Thoughts on becoming a proofreader

Often we receive questions about how to start a career as a proofreader.

Now, we started proofreading almost by accident. When setting up our business, I was asked to proofread for Safeway Stores. 10 years later we were still proofreading for Safeway at the time it was bought out by Morrisons.

Since 1994 we have proofread for many organisations, mainly businesses. Our experience is wholly commercial, so we cannot speak for the book publishing industry.

Below are our requirements for success in commercial proofreading:

1. You need to be precise, accurate and methodical, and able to spot mistakes and inconsistencies.

2. You need an understanding of grammar and punctuation, as well as the ability to spell.
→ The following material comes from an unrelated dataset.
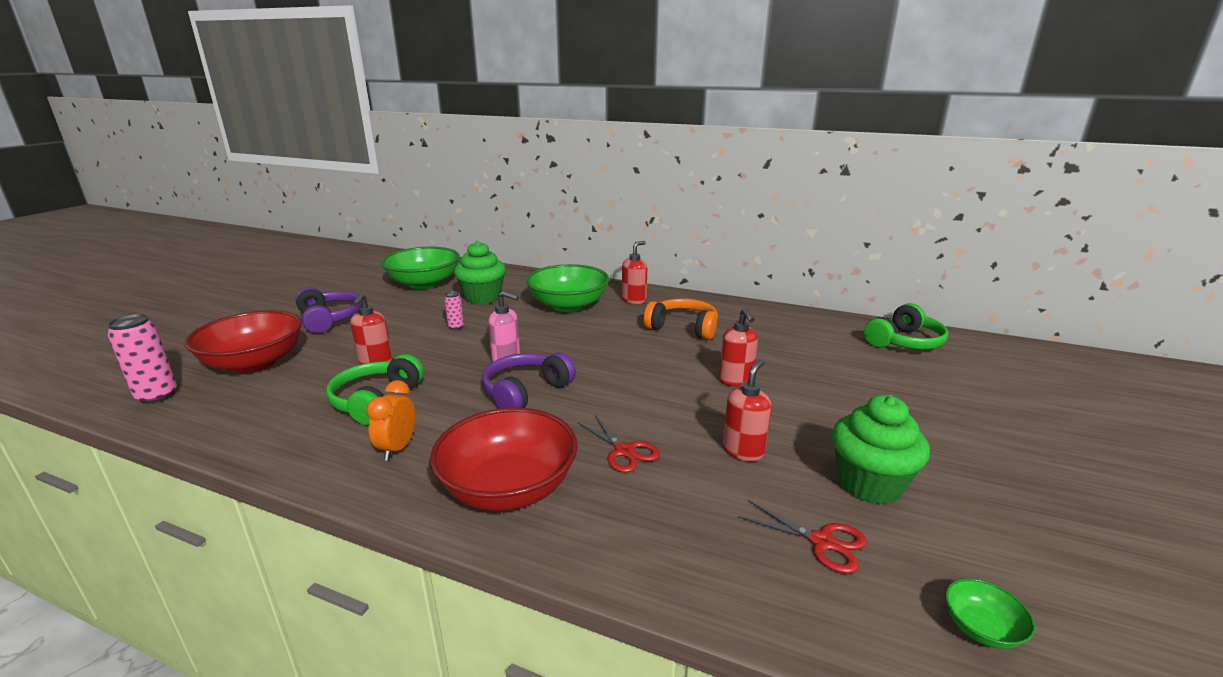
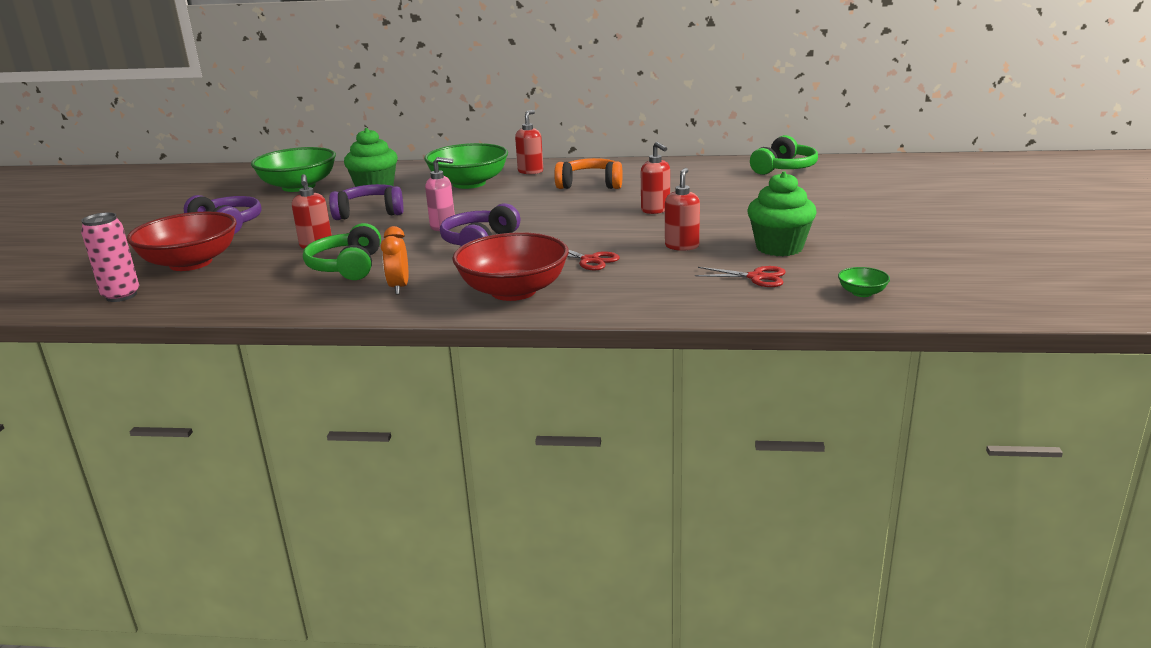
camera: 15 degrees left, 0 degrees up
pink can [444,291,464,330] -> purple headphones [329,184,404,220]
3. For commercial proofreading, you need common sense and judgement. If a client asks you to proofread text written specifically for a specialist market, such as teenagers, the writing may not be consistent with what some people call standard English. The text must be proofread with this in mind and the appropriate ‘rules’ of language applied, which are not necessarily the ones you would choose to adhere to for your own writing. So commercial awareness and judgement is required.
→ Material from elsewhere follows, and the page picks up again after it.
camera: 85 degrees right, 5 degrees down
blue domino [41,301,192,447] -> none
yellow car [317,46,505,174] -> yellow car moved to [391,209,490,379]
4. You need to be familiar with computer document formats, including word processing and PDF files, which can be amended or annotated on screen. Most commercial proofreading is undertaken electronically and annotations to paper copies are rarely used.

5. Language is always changing and you must keep up with this, whether or not you agree with the changes. As a proofreader, you can help to influence the evolution of English by ensuring it retains its intelligence, usefulness and beauty.

A proofreader can feel satisfied when a proofread text that is published reads well, is easy to understand and pleases the reader.